**What the exercise asks:**
From the data, return each line holding the word "with".

Start of Given material

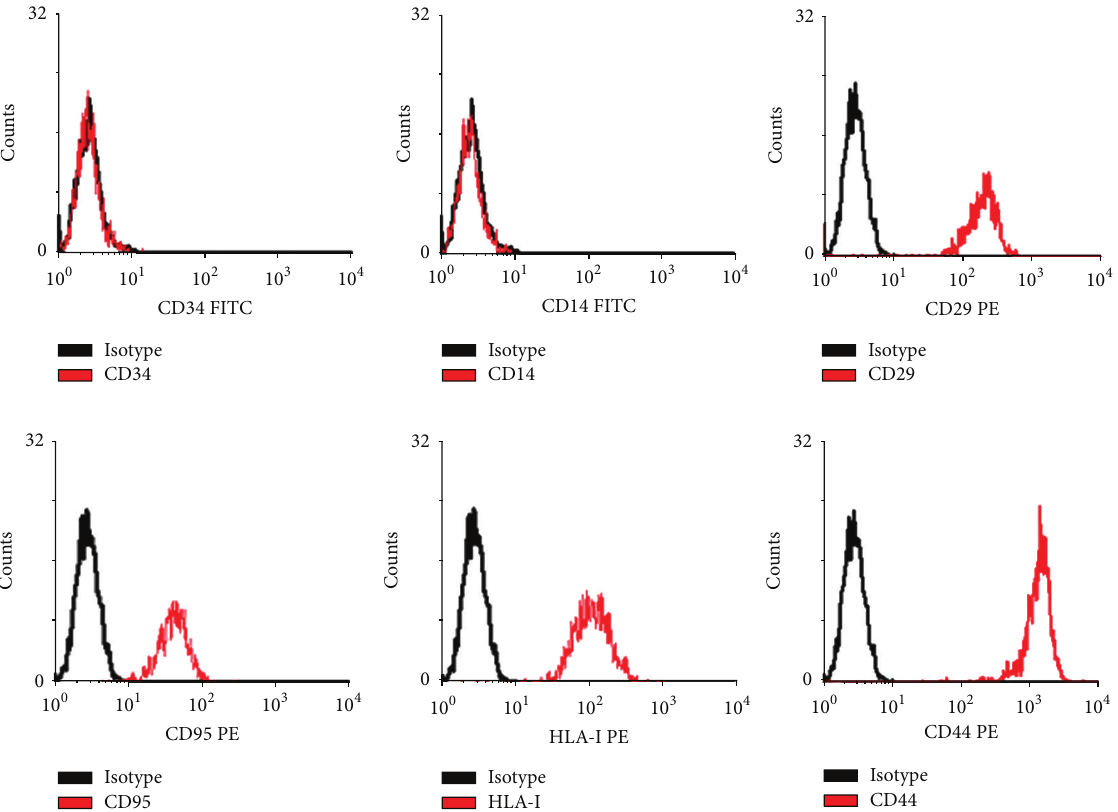
Figure 1: Identification of BMSCs by flow cytometry method. BMSCs were examined by flow cytometry for expression of discriminating BMSCs surface markers as described in Section 2. Shown in this set are representative findings for BMSCs: positive expression of CD29, CD95, HLA-I, and CD44, yet negative expression of CD34 and CD14 (𝑛 = 7) . The black lines represent BMSCs incubated with corresponding isotype antibody controls.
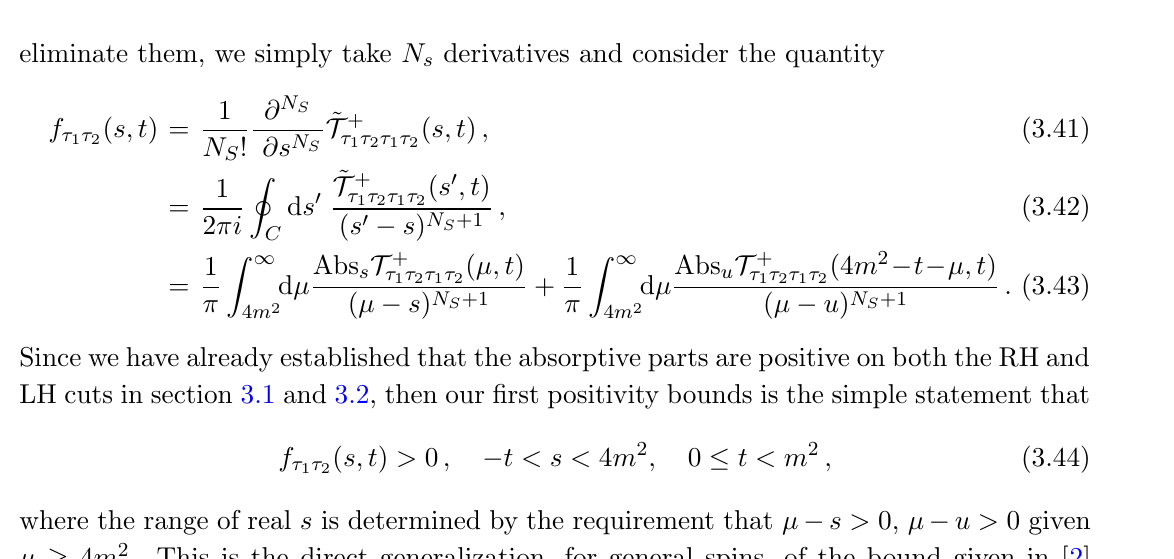
Figure 2 . The scattering amplitude can be analytically continued to the entire complex s plane, with the poles at s = m 2 and 3 m 2 (cid:0) t and branch cuts along the real axis from (cid:0) t to (cid:0)1 and from 4 m 2 to 1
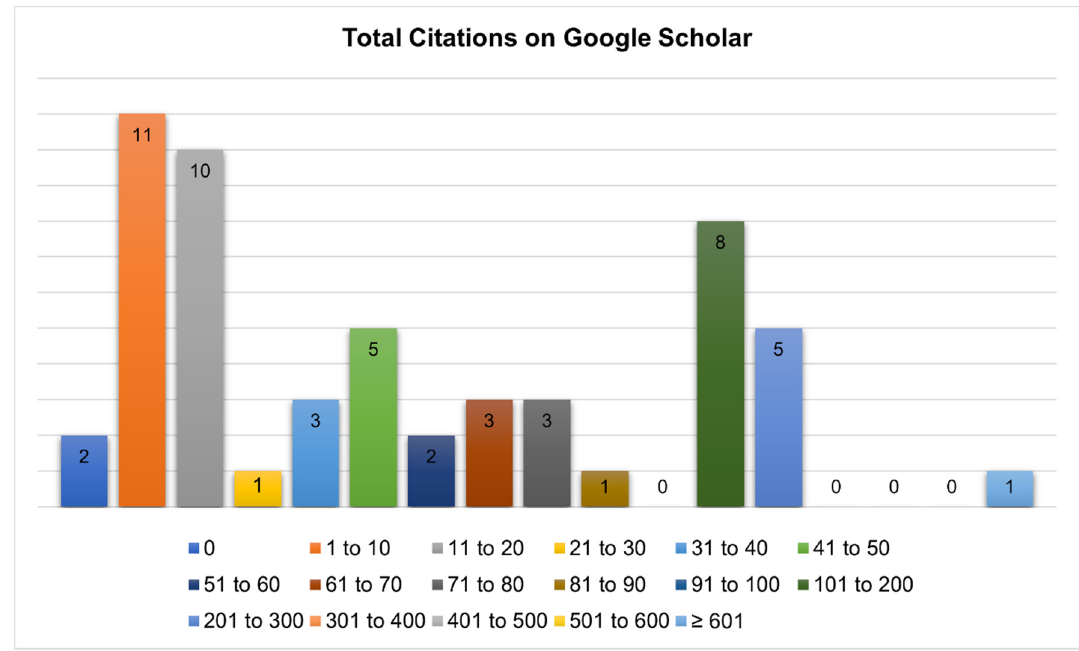
Figure 7. Quantity of papers versus number of citations on Google Scholar.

End of Given material

**Output below:**
Figure 1: Identification of BMSCs by flow cytometry method. BMSCs were examined by flow cytometry for expression of discriminating BMSCs surface markers as described in Section 2. Shown in this set are representative findings for BMSCs: positive expression of CD29, CD95, HLA-I, and CD44, yet negative expression of CD34 and CD14 (𝑛 = 7) . The black lines represent BMSCs incubated with corresponding isotype antibody controls.
Figure 2 . The scattering amplitude can be analytically continued to the entire complex s plane, with the poles at s = m 2 and 3 m 2 (cid:0) t and branch cuts along the real axis from (cid:0) t to (cid:0)1 and from 4 m 2 to 1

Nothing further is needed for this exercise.